Segment Open
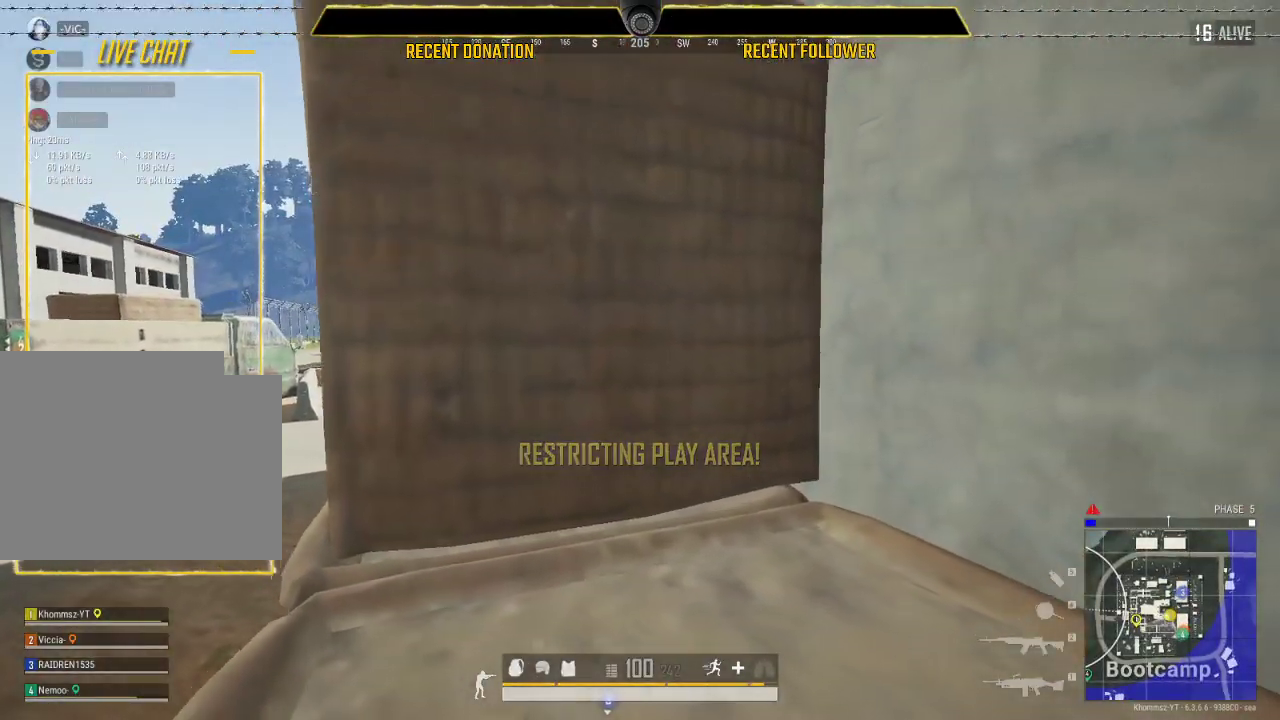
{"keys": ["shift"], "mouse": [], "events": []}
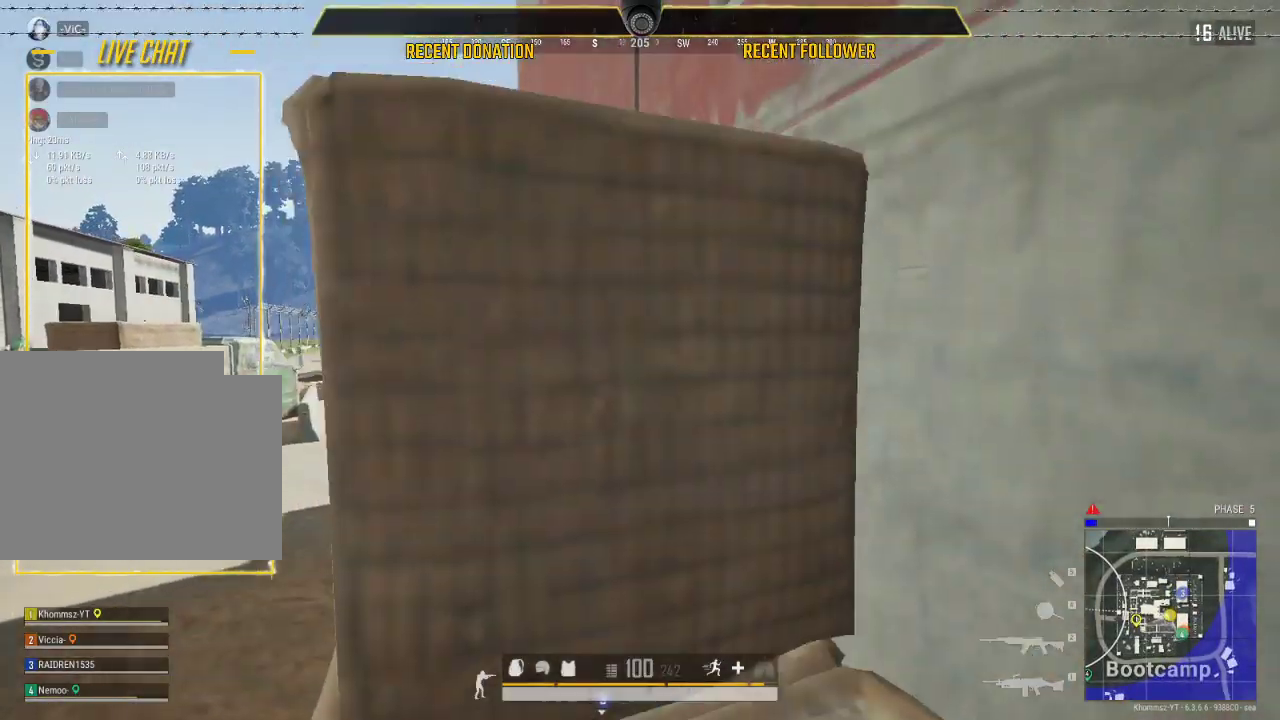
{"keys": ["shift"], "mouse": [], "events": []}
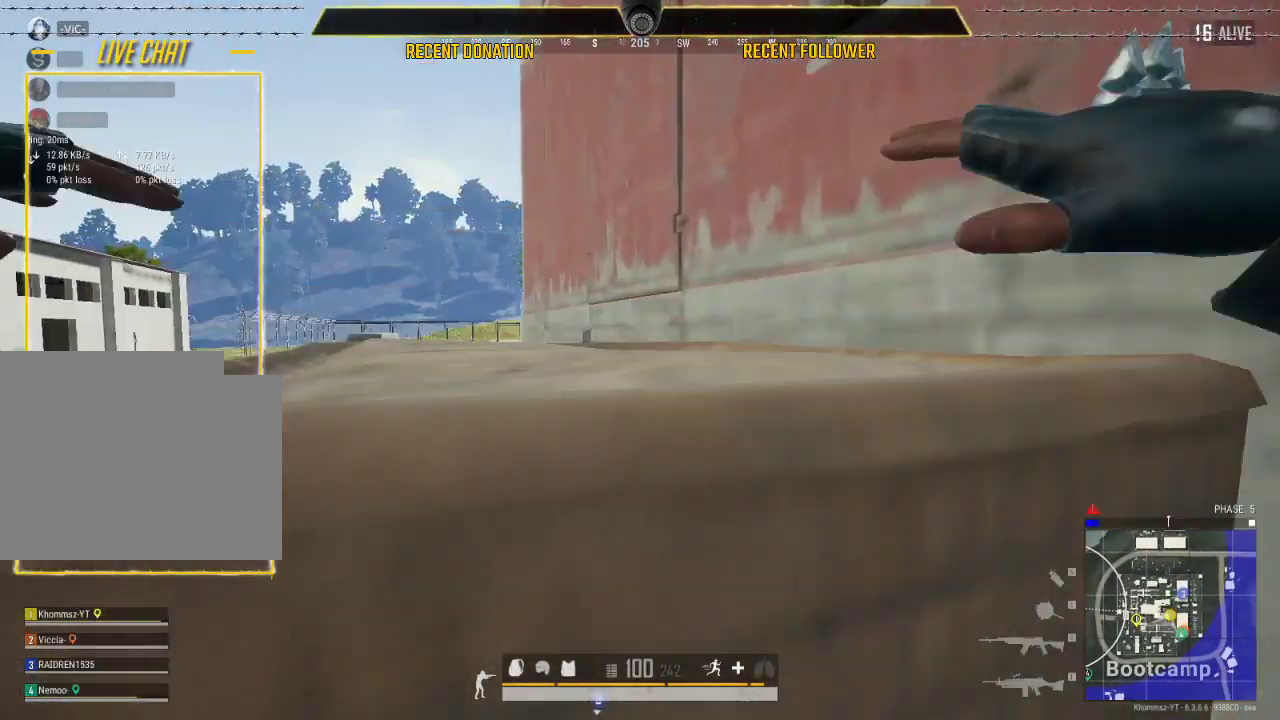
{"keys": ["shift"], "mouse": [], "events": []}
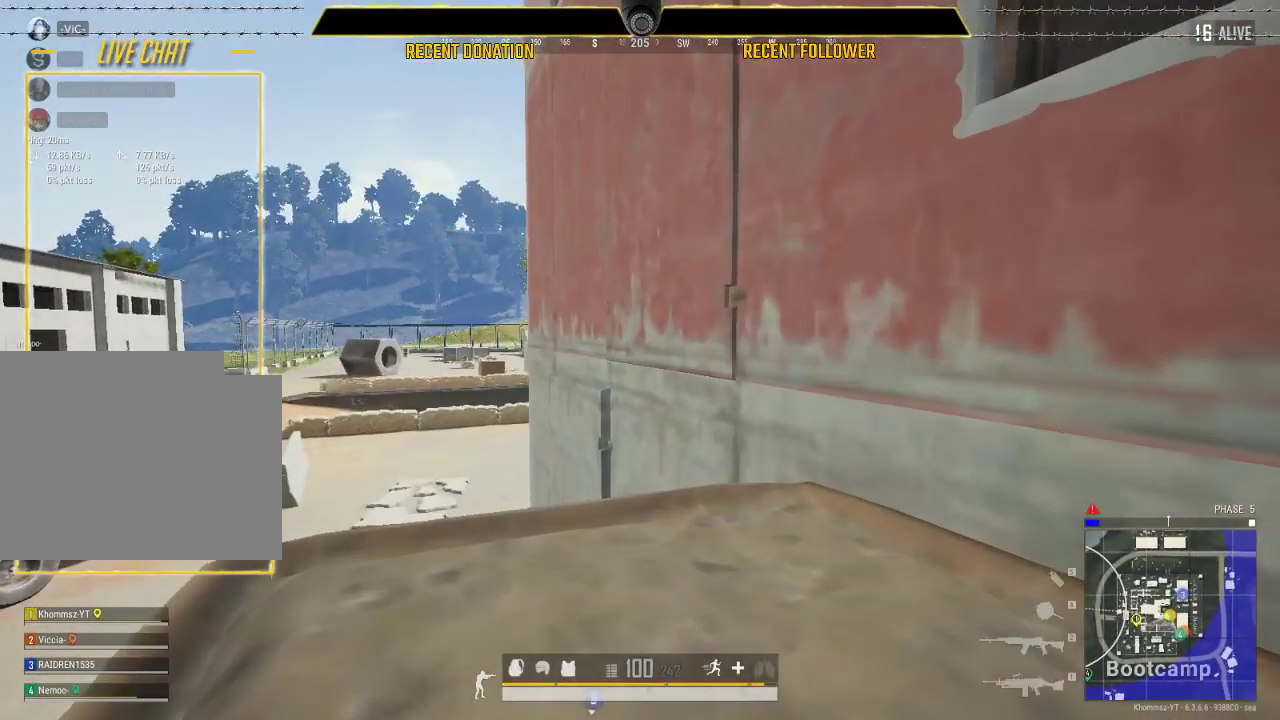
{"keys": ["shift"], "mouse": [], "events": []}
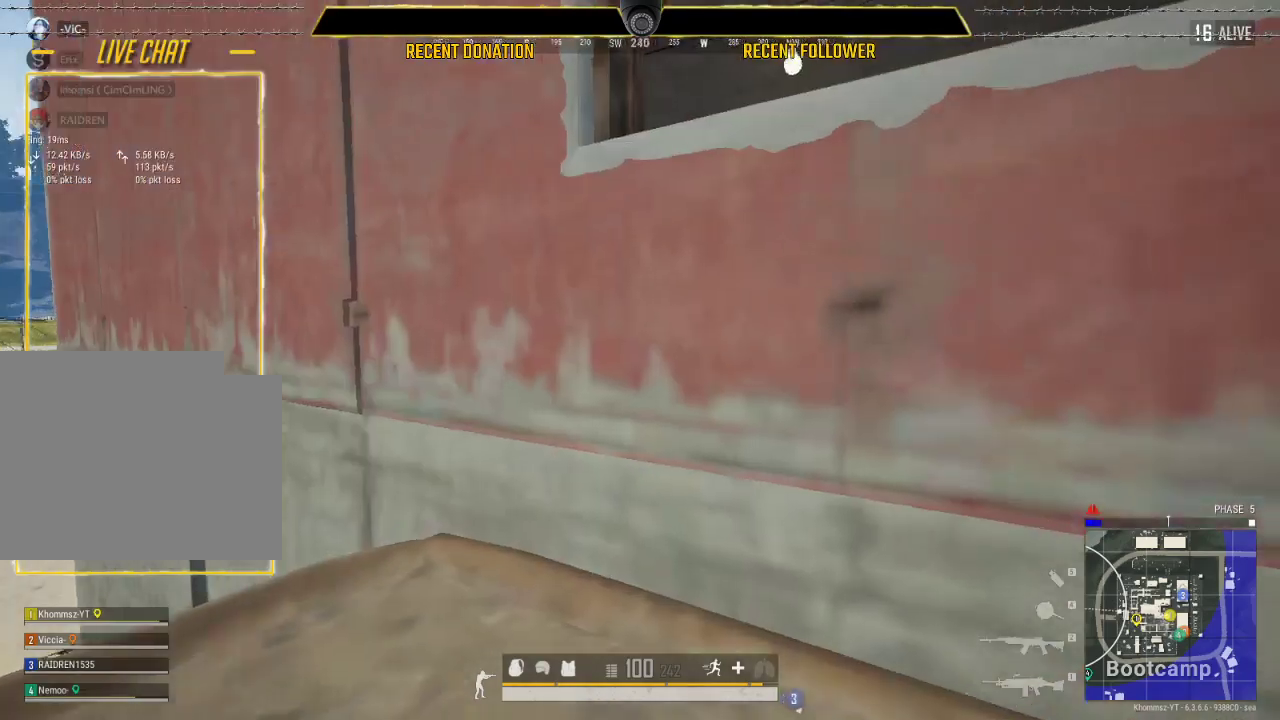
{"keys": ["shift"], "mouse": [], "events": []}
Segment Closed
Where pictures appear in the records, leave them out; output everything else exactly.

{"keys": ["shift"], "mouse": [], "events": []}
{"keys": ["shift"], "mouse": [], "events": []}
{"keys": ["shift"], "mouse": [], "events": []}
{"keys": ["shift"], "mouse": [], "events": []}
{"keys": ["shift"], "mouse": [], "events": []}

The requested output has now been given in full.